═════ EXTRACT PROVIDED

# Besides the well known firmware updates - are there any other OTA updates happening?



## r-e-l (Dec 19, 2018)

I sometime feels the car have bad days and good days by that I mean, sometimes (always same roads) it will slow for no good reason, sometimes it will be just find, sometimes in a turn it always missed, it started working (yesterday) which all make me think that some how the car is being updated.
Either there is a local AI engine in the car that trains itself hence changing car behaviors or maybe there are other updates coming but they are not noticeable as they don't require owner explicit action to accept ...

So my question is - is the car being updated outside of firmware updates in a way that can change how AP behaves without an explicit allow/deny update format?


----------



## iChris93 (Feb 3, 2017)

Yes, through map data.


----------



## MelindaV (Apr 2, 2016)

r-e-l said:


> I sometime feels the car have bad days and good days by that I mean, sometimes (always same roads) it will slow for no good reason, sometimes it will be just find, sometimes in a turn it always missed, it started working (yesterday) which all make me think that some how the car is being updated.

══════════
═════ SOURCE MATERIAL

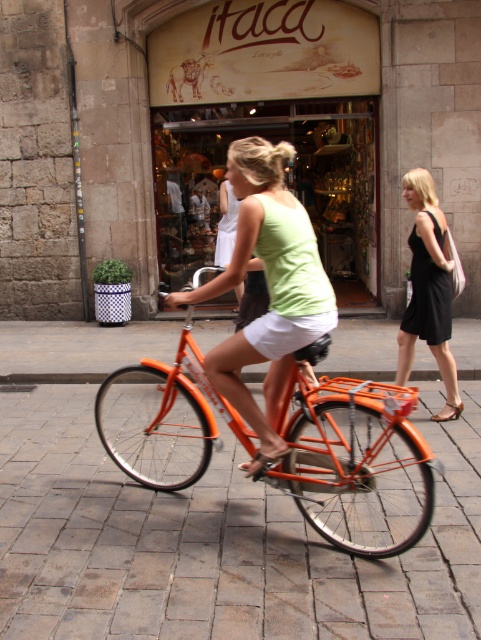
Question: Can you confirm if orange metallic bicycle at center is positioned to the left of matte glass storefront at center?

Choices:
 (A) no
 (B) yes

Answer: (B)

Question: Which of the following is the closest to the observer?

Choices:
 (A) (218, 282)
 (B) (293, 529)
 (C) (291, 168)
 (D) (417, 532)

Answer: (D)

Question: Can you confirm if brick pavement at center is wider than matte glass storefront at center?

Choices:
 (A) no
 (B) yes

Answer: (B)

Question: Among these objects, which one is nearest to the camera?

Choices:
 (A) matte green tank top at center
 (B) matte glass storefront at center

Answer: (A)

Question: Can you confirm if brick pavement at center is smaller than matte glass storefront at center?

Choices:
 (A) no
 (B) yes

Answer: (A)

Question: Which point is farther from the camera taking this photo?

Choices:
 (A) (463, 637)
 (B) (203, 291)

Answer: (B)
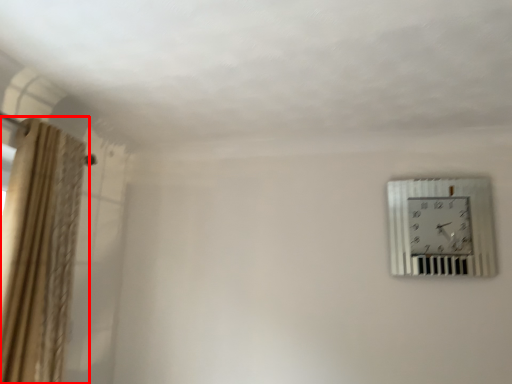
Question: From the image's perspective, what is the correct spatial positioning of curtain (annotated by the red box) in reference to wall clock?

Choices:
 (A) above
 (B) below

Answer: (B)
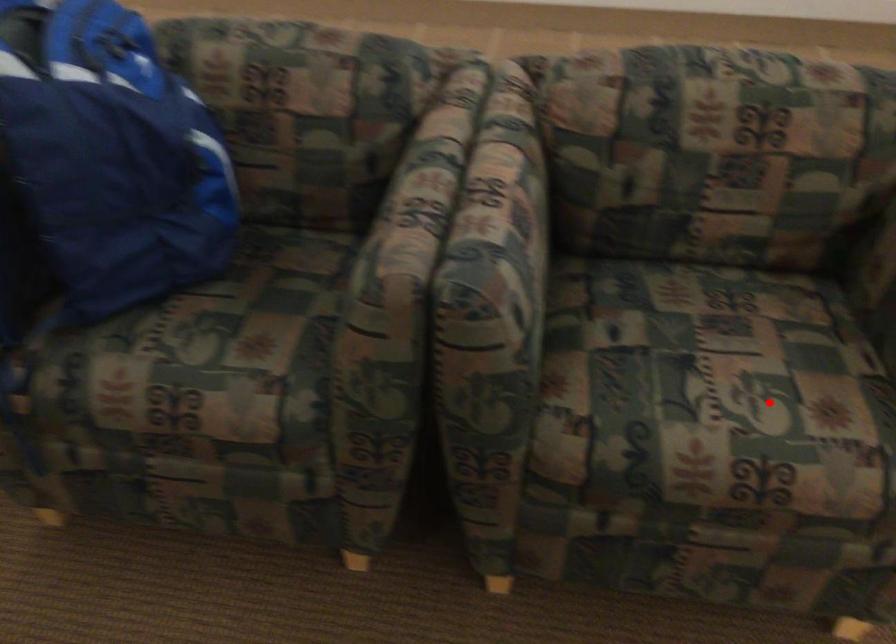
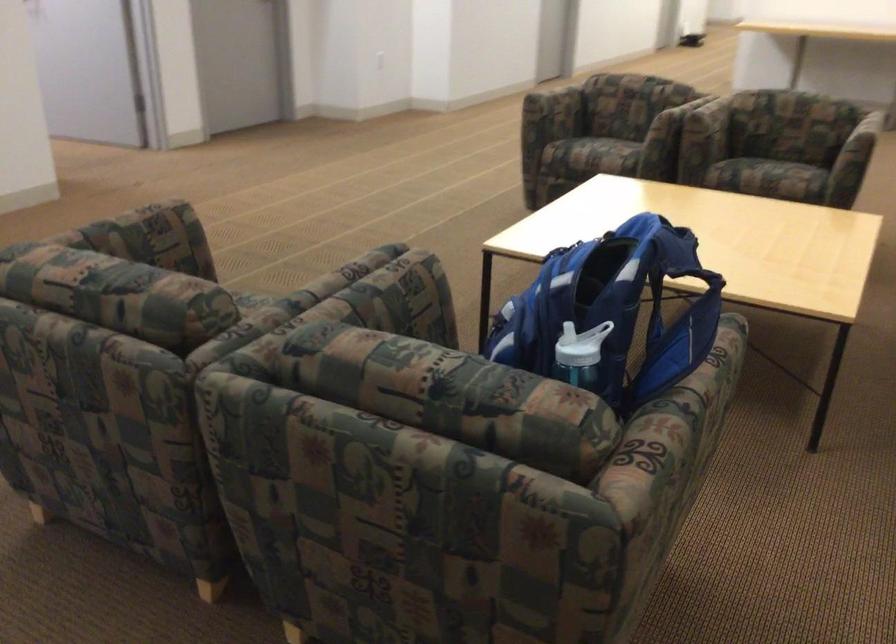
Find the pixel in the second image that matches the highlighted location in the first image.

(250, 298)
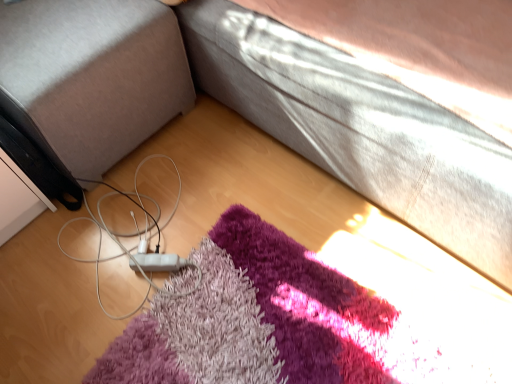
Find the location of a particular element. The image size is (512, 384). matte black speaker at lower left is located at coordinates (91, 77).

The image size is (512, 384). What do you see at coordinates (91, 77) in the screenshot? I see `matte black speaker at lower left` at bounding box center [91, 77].

Describe the element at coordinates (139, 243) in the screenshot. I see `white matte cable at lower left` at that location.

Identify the location of white matte cable at lower left. (139, 243).

The image size is (512, 384). Find the location of `matte black speaker at lower left`. matte black speaker at lower left is located at coordinates (91, 77).

Considering the positions of objects white matte cable at lower left and matte black speaker at lower left in the image provided, who is more to the right, white matte cable at lower left or matte black speaker at lower left?

white matte cable at lower left.

Based on the photo, does white matte cable at lower left come in front of matte black speaker at lower left?

No, the depth of white matte cable at lower left is greater than that of matte black speaker at lower left.

Does point (105, 314) come behind point (135, 37)?

Yes, point (105, 314) is farther from viewer.

From the image's perspective, relative to matte black speaker at lower left, is white matte cable at lower left above or below?

white matte cable at lower left is below matte black speaker at lower left.

From a real-world perspective, is white matte cable at lower left located beneath matte black speaker at lower left?

Yes.

Is white matte cable at lower left wider than matte black speaker at lower left?

Incorrect, the width of white matte cable at lower left does not surpass that of matte black speaker at lower left.

Between white matte cable at lower left and matte black speaker at lower left, which one has more height?

matte black speaker at lower left is taller.

Consider the image. Based on their sizes in the image, would you say white matte cable at lower left is bigger or smaller than matte black speaker at lower left?

Considering their sizes, white matte cable at lower left takes up less space than matte black speaker at lower left.

Is white matte cable at lower left positioned beyond the bounds of matte black speaker at lower left?

That's correct, white matte cable at lower left is outside of matte black speaker at lower left.

Is white matte cable at lower left touching matte black speaker at lower left?

white matte cable at lower left is not next to matte black speaker at lower left, and they're not touching.

Is white matte cable at lower left oriented towards matte black speaker at lower left?

No, white matte cable at lower left is not turned towards matte black speaker at lower left.

How distant is white matte cable at lower left from matte black speaker at lower left?

12.54 inches.

Identify the location of gray above the white matte cable at lower left (from the image's perspective). (91, 77).

In the image, is matte black speaker at lower left on the left side or the right side of white matte cable at lower left?

From the image, it's evident that matte black speaker at lower left is to the left of white matte cable at lower left.

Between matte black speaker at lower left and white matte cable at lower left, which one is positioned in front?

Positioned in front is matte black speaker at lower left.

Is point (96, 13) positioned in front of point (172, 259)?

That is True.

Consider the image. From the image's perspective, which is above, matte black speaker at lower left or white matte cable at lower left?

matte black speaker at lower left, from the image's perspective.

From a real-world perspective, is matte black speaker at lower left located beneath white matte cable at lower left?

No.

Does matte black speaker at lower left have a lesser width compared to white matte cable at lower left?

No.

Is matte black speaker at lower left shorter than white matte cable at lower left?

No, matte black speaker at lower left is not shorter than white matte cable at lower left.

Can you confirm if matte black speaker at lower left is smaller than white matte cable at lower left?

→ No, matte black speaker at lower left is not smaller than white matte cable at lower left.

Is matte black speaker at lower left not within white matte cable at lower left?

Yes, matte black speaker at lower left is outside of white matte cable at lower left.

Are matte black speaker at lower left and white matte cable at lower left far apart?

That's not correct — matte black speaker at lower left is a little close to white matte cable at lower left.

In the scene shown: Is matte black speaker at lower left facing towards white matte cable at lower left?

Yes, matte black speaker at lower left faces towards white matte cable at lower left.

How many degrees apart are the facing directions of matte black speaker at lower left and white matte cable at lower left?

They differ by 49.4 degrees in their facing directions.

The image size is (512, 384). Find the location of `cable behind the matte black speaker at lower left`. cable behind the matte black speaker at lower left is located at coordinates (139, 243).

Locate an element on the screen. gray that appears in front of the white matte cable at lower left is located at coordinates (91, 77).

Where is `cable below the matte black speaker at lower left (from a real-world perspective)`? The width and height of the screenshot is (512, 384). cable below the matte black speaker at lower left (from a real-world perspective) is located at coordinates (139, 243).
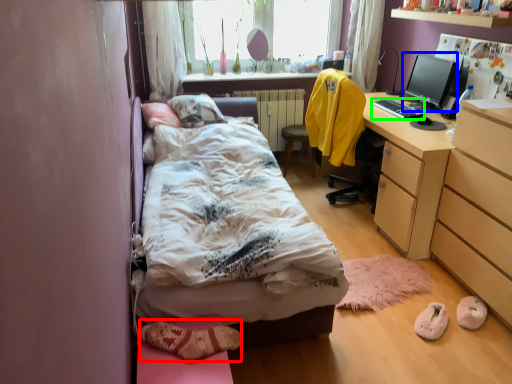
Question: Considering the real-world distances, which object is farthest from shoe (highlighted by a red box)? computer monitor (highlighted by a blue box) or desktop (highlighted by a green box)?

Choices:
 (A) computer monitor
 (B) desktop

Answer: (A)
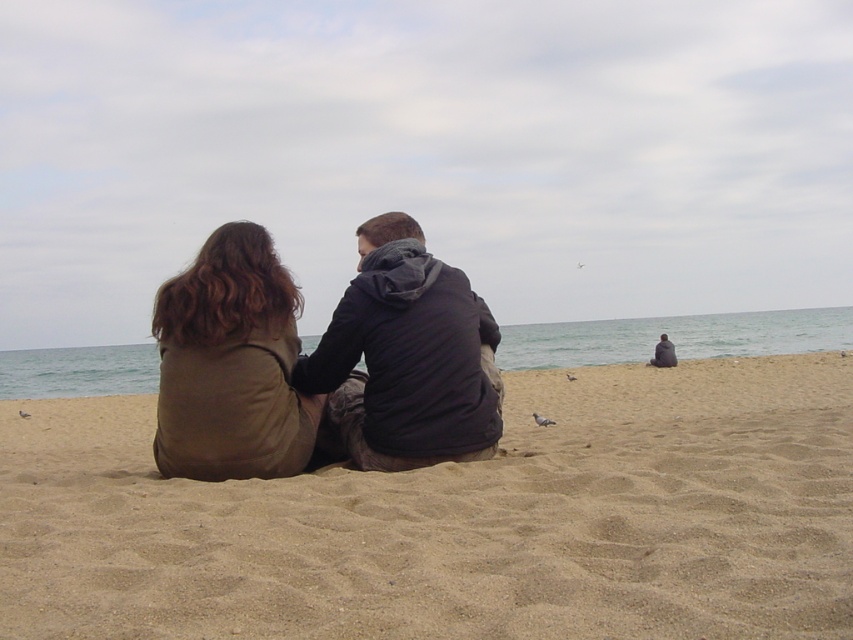
Question: Which point is closer to the camera?

Choices:
 (A) brown feathered pigeon at lower left
 (B) matte brown coat at center

Answer: (B)

Question: Is brown feathered pigeon at lower center wider than brown feathered pigeon at lower left?

Choices:
 (A) no
 (B) yes

Answer: (A)

Question: Can you confirm if matte brown coat at center is positioned to the right of dark gray hoodie at lower right?

Choices:
 (A) yes
 (B) no

Answer: (B)

Question: Which of the following is the farthest from the observer?

Choices:
 (A) (657, 349)
 (B) (672, 422)
 (C) (413, 301)

Answer: (A)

══════════

TASK SET>
a: Identify each line of the records that contains the string "degrees", treating uppercase and lowercase as distinct, and copy those lines.
b: Go on with the forum thread about over-the-air car updates, picking up after its final line.

WRITTEN ANSWERS>
a:
How many degrees apart are the facing directions of matte black speaker at lower left and white matte cable at lower left?
They differ by 49.4 degrees in their facing directions.

b:
> Either there is a local AI engine in the car that trains itself hence changing car behaviors or maybe there are other updates coming but they are not noticeable as they don't require owner explicit action to accept ...
> 
> So my question is - is the car being updated outside of firmware updates in a way that can change how AP behaves without an explicit allow/deny update format?


to go along with your observations, one day this last week the follow distance was significantly larger than previously (or the next day) at the same speed & set follow distance #. That particular day, it seemed to not want to be within 50' of the car I was following. I guess if it is going to act up, Id rather it act up in a cautious way than a reckless way.

(still on 2018.50.6 and use TACC & lane-keeping daily)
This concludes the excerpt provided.